Sosialisasi Materi Bulan Kitab Suci Nasional 2011 Rayon Kota Kevikepan DIY


Pada hari Senin (8/8) bertempat di panti paroki diadakan sosialisasi bahan untuk pertemuan kitab suci nasional. Pertemuan yang mengundang Rm.Hari Kustono sebagai komisi Kita Suci Keuskupan Agung Semarang dihadiri oleh utusan dari perwakilan gereja rayon kota kevikepan DIY. Tema bulan kitab suci nasional tahun ini mengangkat tema tentang perumpamaan. Kita diajak untuk mendengarkan Tuhan bercerita dengan berbagai macam perumpamaan. “Aku mau membuka mulutKu mengatakan perumpamaan, Aku mau mengungkapkan hal yang tersembunyi sejak dunia dijadikan (Mat 13:35). Ada empat perumpamaan yang dipilih untuk bahan pertemuan kitab suci tahun 2011.
• Perumpamaan tentang orang Samaria yang baik hati (Luk 10:25-37)
• Perumpamaan tentang “yang hilang” (Luk 15:1-32)
• Perumpamaan tentang lalang di ladang gandum (Mat 13:24-30)
• Perumpamaan tentang pengampunan (Mat 18:21-35)

Cara mengajar Yesus yang sering menggunakan perumpamaan dilatar belakangi oleh para Rabi. Karena perumpaan dikembangkan oleh para rabi sesudah perjanjian lama ditutup. Sebelum tahun 587 SM pusat kegiatan umat Israel di Bait Allah dan Taurat. Tetapi ketika tahun 587 SM umat Israel dibuang di Babel maka tak ada lagi bait Allah yang menjadi pusatnya maka hanya Tauratlah yang menjadi pusatnya. Ditempat pembuangan ini taurat diajarkan dengan perumpamaan. Tahun 70 bait Allah dihancurkan total, maka sekarang umat Israel hanya berpegang pada taurat.

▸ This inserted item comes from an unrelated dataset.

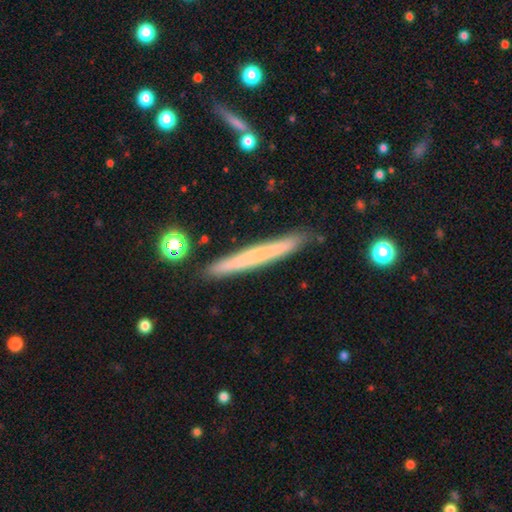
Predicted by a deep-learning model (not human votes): Morphology: type=smooth (56%); roundness=cigar-shaped (97%); merging=none (88%).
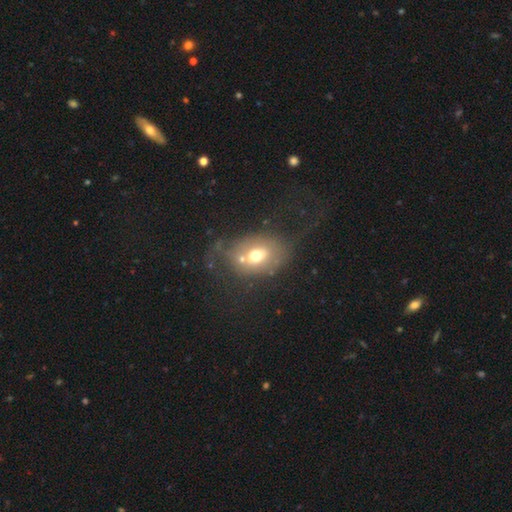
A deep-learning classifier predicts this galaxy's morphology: type=smooth (57%); roundness=in between (65%); merging=none (41%).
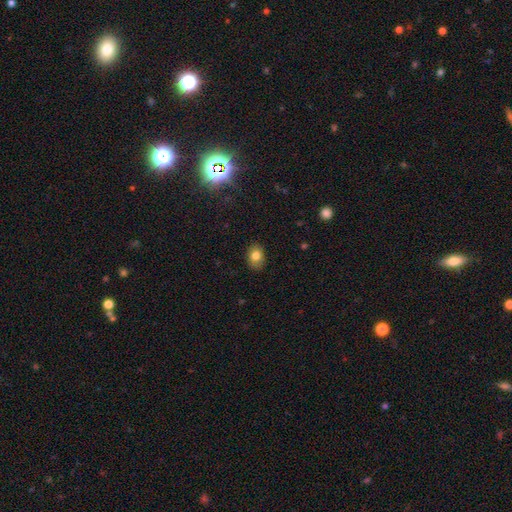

Perumpamaan adalah sebuah kisah pendek dari kehidupan sehari-hari yang dipakai sebagai pembanding untuk menjelaskan ajaran tentang kebenaran, nasihat atau moral. Perumpamaan adalah gaya bicara dengan memakai perbandingan.
Perumpamaan yang disebut Yesus terdiri dari :
• Teka-teki (Mar 7:15) Apapun dari luar, yang masuk ke dalam seseorang, tidak dapat menajiskannya, tetapi apa yang keluar dari seseorang itulah yang menajiskannya.
• Pepatah (Luk 4:23), “Tentu kamu akan mengatakan pepatah ini kepadaKU : Hai tabib, sembuhkanlah dirimu sendiri. Perbuatlah di sini juga, ditempat asalMu ini, segala yang kami dengar yang telah terjadi di Kapernaum!”
• Metamorf (Mat 5:13-14) Kamu adalah garam dunia. Jika garam itu menjadi tawar, dengan apakah ia diasinkan? Tak ada lagi gunanya selain dibuang dan diinjak orang. Kamu adalah terang dunia. Kota yang terletak di atas gunung tidak mungkin tersembunyi.
• kiasan (Mat 13:33) Hal kerajaan surga itu seumpama ragi yang diambil seorang perumpuan dan diadukkan ke dalam tepung terigu tiga sukat sampai khamir seluruhnya.

Ciri perumpamaan yaitu berupa narasi, bermakna ganda, dimaksudkan untuk meyakinkan pendengar, dan berkaitan dengan nilai religius. Efek dari sebuah perumpamaan, agar para pendengar berpikir, bertanya, dan mempengaruhi cara pandang.
Tujuan perumpamaan yang diajarkan Yesus :
• Perumpamaan dipakai untuk merahasiakan suatu pokok ajaran.
• Perumpamaan dipakai untuk mengajarkan misteri ilahi dalam bahasa manusiawi
• Perumpamaan dipakai untuk memancing sikap penasaran sebagai murid Yesus.
• Perumpamaan dipakai dalam rangka kontroversi.
• Perumpamaan dipakai untuk mengingatkan pendengar akan akhir jaman.
• Perumpamaan dipakai untuk mengajarkan jati diri Allah Bapa dan jati diri Yesus.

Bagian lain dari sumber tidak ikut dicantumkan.